Exercise prompt: For each record that follows, write out an identical copy.
═══
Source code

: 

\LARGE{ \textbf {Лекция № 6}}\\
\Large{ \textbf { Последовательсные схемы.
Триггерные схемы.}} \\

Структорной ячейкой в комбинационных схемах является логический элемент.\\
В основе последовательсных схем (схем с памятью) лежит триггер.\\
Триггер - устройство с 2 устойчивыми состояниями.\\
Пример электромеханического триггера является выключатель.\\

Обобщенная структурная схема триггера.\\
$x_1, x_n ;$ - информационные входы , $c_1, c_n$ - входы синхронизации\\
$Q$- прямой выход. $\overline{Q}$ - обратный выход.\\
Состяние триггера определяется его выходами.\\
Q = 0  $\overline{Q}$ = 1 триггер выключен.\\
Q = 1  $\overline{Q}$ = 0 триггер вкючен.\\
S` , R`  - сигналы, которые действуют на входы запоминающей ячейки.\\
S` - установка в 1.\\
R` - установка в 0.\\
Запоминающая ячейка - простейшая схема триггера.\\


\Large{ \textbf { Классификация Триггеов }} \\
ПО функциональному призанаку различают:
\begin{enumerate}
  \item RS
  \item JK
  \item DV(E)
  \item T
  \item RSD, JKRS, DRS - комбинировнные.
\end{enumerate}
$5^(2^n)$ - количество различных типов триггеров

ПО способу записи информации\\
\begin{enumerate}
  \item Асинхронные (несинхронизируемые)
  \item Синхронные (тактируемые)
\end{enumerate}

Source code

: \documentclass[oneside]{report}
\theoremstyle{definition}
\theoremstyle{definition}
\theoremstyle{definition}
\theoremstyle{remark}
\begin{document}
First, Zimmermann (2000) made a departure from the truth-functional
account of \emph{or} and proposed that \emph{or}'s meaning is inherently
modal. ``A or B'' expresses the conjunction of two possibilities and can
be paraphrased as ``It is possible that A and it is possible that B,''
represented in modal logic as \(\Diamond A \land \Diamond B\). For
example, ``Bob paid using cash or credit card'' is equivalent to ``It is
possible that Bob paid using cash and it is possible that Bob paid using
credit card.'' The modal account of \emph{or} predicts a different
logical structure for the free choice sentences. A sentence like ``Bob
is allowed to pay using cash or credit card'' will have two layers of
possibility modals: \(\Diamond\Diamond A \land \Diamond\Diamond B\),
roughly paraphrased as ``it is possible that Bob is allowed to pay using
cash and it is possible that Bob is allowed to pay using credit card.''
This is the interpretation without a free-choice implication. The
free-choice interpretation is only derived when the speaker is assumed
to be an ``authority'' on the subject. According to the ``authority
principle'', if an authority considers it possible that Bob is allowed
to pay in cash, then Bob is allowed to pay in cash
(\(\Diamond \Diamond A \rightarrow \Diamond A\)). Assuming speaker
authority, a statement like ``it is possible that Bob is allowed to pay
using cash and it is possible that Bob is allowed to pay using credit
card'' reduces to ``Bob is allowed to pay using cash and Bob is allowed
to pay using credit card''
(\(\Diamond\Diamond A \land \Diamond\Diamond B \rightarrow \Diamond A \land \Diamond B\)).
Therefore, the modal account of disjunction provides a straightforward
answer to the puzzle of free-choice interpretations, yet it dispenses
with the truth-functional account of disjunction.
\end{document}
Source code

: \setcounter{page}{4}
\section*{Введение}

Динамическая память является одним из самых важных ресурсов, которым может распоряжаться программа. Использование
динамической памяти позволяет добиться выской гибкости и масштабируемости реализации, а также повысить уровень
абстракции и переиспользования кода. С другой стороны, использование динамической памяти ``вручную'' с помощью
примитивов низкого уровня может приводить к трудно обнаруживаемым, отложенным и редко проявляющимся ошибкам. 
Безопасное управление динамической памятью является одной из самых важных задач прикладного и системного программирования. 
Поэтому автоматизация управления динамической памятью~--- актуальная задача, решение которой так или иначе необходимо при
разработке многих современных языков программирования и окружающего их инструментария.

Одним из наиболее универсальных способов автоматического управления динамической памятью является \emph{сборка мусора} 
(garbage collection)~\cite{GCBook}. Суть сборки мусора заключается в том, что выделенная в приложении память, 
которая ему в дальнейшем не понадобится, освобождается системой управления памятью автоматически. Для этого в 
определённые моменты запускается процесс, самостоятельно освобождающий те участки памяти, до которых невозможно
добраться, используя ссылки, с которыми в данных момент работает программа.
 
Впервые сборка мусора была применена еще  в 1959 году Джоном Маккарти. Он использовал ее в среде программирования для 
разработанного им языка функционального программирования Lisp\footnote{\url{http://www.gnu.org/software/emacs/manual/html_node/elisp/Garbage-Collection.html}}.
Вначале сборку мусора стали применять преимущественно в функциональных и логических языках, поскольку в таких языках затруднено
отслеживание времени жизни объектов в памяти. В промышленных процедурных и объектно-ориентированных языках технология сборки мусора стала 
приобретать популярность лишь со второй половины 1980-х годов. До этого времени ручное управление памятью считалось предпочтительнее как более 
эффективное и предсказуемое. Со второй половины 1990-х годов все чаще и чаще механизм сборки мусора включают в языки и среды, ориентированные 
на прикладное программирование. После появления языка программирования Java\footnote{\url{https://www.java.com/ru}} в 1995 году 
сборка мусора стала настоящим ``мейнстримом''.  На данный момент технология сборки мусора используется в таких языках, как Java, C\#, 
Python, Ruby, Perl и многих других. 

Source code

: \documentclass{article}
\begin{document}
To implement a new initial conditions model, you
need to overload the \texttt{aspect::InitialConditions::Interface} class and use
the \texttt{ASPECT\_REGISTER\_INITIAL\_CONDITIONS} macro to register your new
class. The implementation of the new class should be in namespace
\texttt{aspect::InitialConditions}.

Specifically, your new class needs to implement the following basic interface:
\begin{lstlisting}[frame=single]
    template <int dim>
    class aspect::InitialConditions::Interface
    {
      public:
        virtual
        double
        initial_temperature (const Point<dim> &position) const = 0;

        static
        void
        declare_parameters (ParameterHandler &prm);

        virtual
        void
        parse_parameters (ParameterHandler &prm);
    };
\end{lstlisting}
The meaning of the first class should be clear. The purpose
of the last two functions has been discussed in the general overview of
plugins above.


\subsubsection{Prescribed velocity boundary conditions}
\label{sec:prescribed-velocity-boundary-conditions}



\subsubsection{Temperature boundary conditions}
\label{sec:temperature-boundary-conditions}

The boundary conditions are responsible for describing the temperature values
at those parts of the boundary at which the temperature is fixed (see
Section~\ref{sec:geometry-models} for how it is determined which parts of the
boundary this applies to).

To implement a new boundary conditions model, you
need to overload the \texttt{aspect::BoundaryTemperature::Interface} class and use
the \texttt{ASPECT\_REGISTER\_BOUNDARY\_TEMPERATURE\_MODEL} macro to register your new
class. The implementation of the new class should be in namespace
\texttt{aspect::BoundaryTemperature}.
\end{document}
═══
Output of the exercise:
Source code

: 

\LARGE{ \textbf {Лекция № 6}}\\
\Large{ \textbf { Последовательсные схемы.
Триггерные схемы.}} \\

Структорной ячейкой в комбинационных схемах является логический элемент.\\
В основе последовательсных схем (схем с памятью) лежит триггер.\\
Триггер - устройство с 2 устойчивыми состояниями.\\
Пример электромеханического триггера является выключатель.\\

Обобщенная структурная схема триггера.\\
$x_1, x_n ;$ - информационные входы , $c_1, c_n$ - входы синхронизации\\
$Q$- прямой выход. $\overline{Q}$ - обратный выход.\\
Состяние триггера определяется его выходами.\\
Q = 0  $\overline{Q}$ = 1 триггер выключен.\\
Q = 1  $\overline{Q}$ = 0 триггер вкючен.\\
S` , R`  - сигналы, которые действуют на входы запоминающей ячейки.\\
S` - установка в 1.\\
R` - установка в 0.\\
Запоминающая ячейка - простейшая схема триггера.\\


\Large{ \textbf { Классификация Триггеов }} \\
ПО функциональному призанаку различают:
\begin{enumerate}
  \item RS
  \item JK
  \item DV(E)
  \item T
  \item RSD, JKRS, DRS - комбинировнные.
\end{enumerate}
$5^(2^n)$ - количество различных типов триггеров

ПО способу записи информации\\
\begin{enumerate}
  \item Асинхронные (несинхронизируемые)
  \item Синхронные (тактируемые)
\end{enumerate}

Source code

: \documentclass[oneside]{report}
\theoremstyle{definition}
\theoremstyle{definition}
\theoremstyle{definition}
\theoremstyle{remark}
\begin{document}
First, Zimmermann (2000) made a departure from the truth-functional
account of \emph{or} and proposed that \emph{or}'s meaning is inherently
modal. ``A or B'' expresses the conjunction of two possibilities and can
be paraphrased as ``It is possible that A and it is possible that B,''
represented in modal logic as \(\Diamond A \land \Diamond B\). For
example, ``Bob paid using cash or credit card'' is equivalent to ``It is
possible that Bob paid using cash and it is possible that Bob paid using
credit card.'' The modal account of \emph{or} predicts a different
logical structure for the free choice sentences. A sentence like ``Bob
is allowed to pay using cash or credit card'' will have two layers of
possibility modals: \(\Diamond\Diamond A \land \Diamond\Diamond B\),
roughly paraphrased as ``it is possible that Bob is allowed to pay using
cash and it is possible that Bob is allowed to pay using credit card.''
This is the interpretation without a free-choice implication. The
free-choice interpretation is only derived when the speaker is assumed
to be an ``authority'' on the subject. According to the ``authority
principle'', if an authority considers it possible that Bob is allowed
to pay in cash, then Bob is allowed to pay in cash
(\(\Diamond \Diamond A \rightarrow \Diamond A\)). Assuming speaker
authority, a statement like ``it is possible that Bob is allowed to pay
using cash and it is possible that Bob is allowed to pay using credit
card'' reduces to ``Bob is allowed to pay using cash and Bob is allowed
to pay using credit card''
(\(\Diamond\Diamond A \land \Diamond\Diamond B \rightarrow \Diamond A \land \Diamond B\)).
Therefore, the modal account of disjunction provides a straightforward
answer to the puzzle of free-choice interpretations, yet it dispenses
with the truth-functional account of disjunction.
\end{document}
Source code

: \setcounter{page}{4}
\section*{Введение}

Динамическая память является одним из самых важных ресурсов, которым может распоряжаться программа. Использование
динамической памяти позволяет добиться выской гибкости и масштабируемости реализации, а также повысить уровень
абстракции и переиспользования кода. С другой стороны, использование динамической памяти ``вручную'' с помощью
примитивов низкого уровня может приводить к трудно обнаруживаемым, отложенным и редко проявляющимся ошибкам. 
Безопасное управление динамической памятью является одной из самых важных задач прикладного и системного программирования. 
Поэтому автоматизация управления динамической памятью~--- актуальная задача, решение которой так или иначе необходимо при
разработке многих современных языков программирования и окружающего их инструментария.

Одним из наиболее универсальных способов автоматического управления динамической памятью является \emph{сборка мусора} 
(garbage collection)~\cite{GCBook}. Суть сборки мусора заключается в том, что выделенная в приложении память, 
которая ему в дальнейшем не понадобится, освобождается системой управления памятью автоматически. Для этого в 
определённые моменты запускается процесс, самостоятельно освобождающий те участки памяти, до которых невозможно
добраться, используя ссылки, с которыми в данных момент работает программа.
 
Впервые сборка мусора была применена еще  в 1959 году Джоном Маккарти. Он использовал ее в среде программирования для 
разработанного им языка функционального программирования Lisp\footnote{\url{http://www.gnu.org/software/emacs/manual/html_node/elisp/Garbage-Collection.html}}.
Вначале сборку мусора стали применять преимущественно в функциональных и логических языках, поскольку в таких языках затруднено
отслеживание времени жизни объектов в памяти. В промышленных процедурных и объектно-ориентированных языках технология сборки мусора стала 
приобретать популярность лишь со второй половины 1980-х годов. До этого времени ручное управление памятью считалось предпочтительнее как более 
эффективное и предсказуемое. Со второй половины 1990-х годов все чаще и чаще механизм сборки мусора включают в языки и среды, ориентированные 
на прикладное программирование. После появления языка программирования Java\footnote{\url{https://www.java.com/ru}} в 1995 году 
сборка мусора стала настоящим ``мейнстримом''.  На данный момент технология сборки мусора используется в таких языках, как Java, C\#, 
Python, Ruby, Perl и многих других. 

Source code

: \documentclass{article}
\begin{document}
To implement a new initial conditions model, you
need to overload the \texttt{aspect::InitialConditions::Interface} class and use
the \texttt{ASPECT\_REGISTER\_INITIAL\_CONDITIONS} macro to register your new
class. The implementation of the new class should be in namespace
\texttt{aspect::InitialConditions}.

Specifically, your new class needs to implement the following basic interface:
\begin{lstlisting}[frame=single]
    template <int dim>
    class aspect::InitialConditions::Interface
    {
      public:
        virtual
        double
        initial_temperature (const Point<dim> &position) const = 0;

        static
        void
        declare_parameters (ParameterHandler &prm);

        virtual
        void
        parse_parameters (ParameterHandler &prm);
    };
\end{lstlisting}
The meaning of the first class should be clear. The purpose
of the last two functions has been discussed in the general overview of
plugins above.


\subsubsection{Prescribed velocity boundary conditions}
\label{sec:prescribed-velocity-boundary-conditions}



\subsubsection{Temperature boundary conditions}
\label{sec:temperature-boundary-conditions}

The boundary conditions are responsible for describing the temperature values
at those parts of the boundary at which the temperature is fixed (see
Section~\ref{sec:geometry-models} for how it is determined which parts of the
boundary this applies to).

To implement a new boundary conditions model, you
need to overload the \texttt{aspect::BoundaryTemperature::Interface} class and use
the \texttt{ASPECT\_REGISTER\_BOUNDARY\_TEMPERATURE\_MODEL} macro to register your new
class. The implementation of the new class should be in namespace
\texttt{aspect::BoundaryTemperature}.
\end{document}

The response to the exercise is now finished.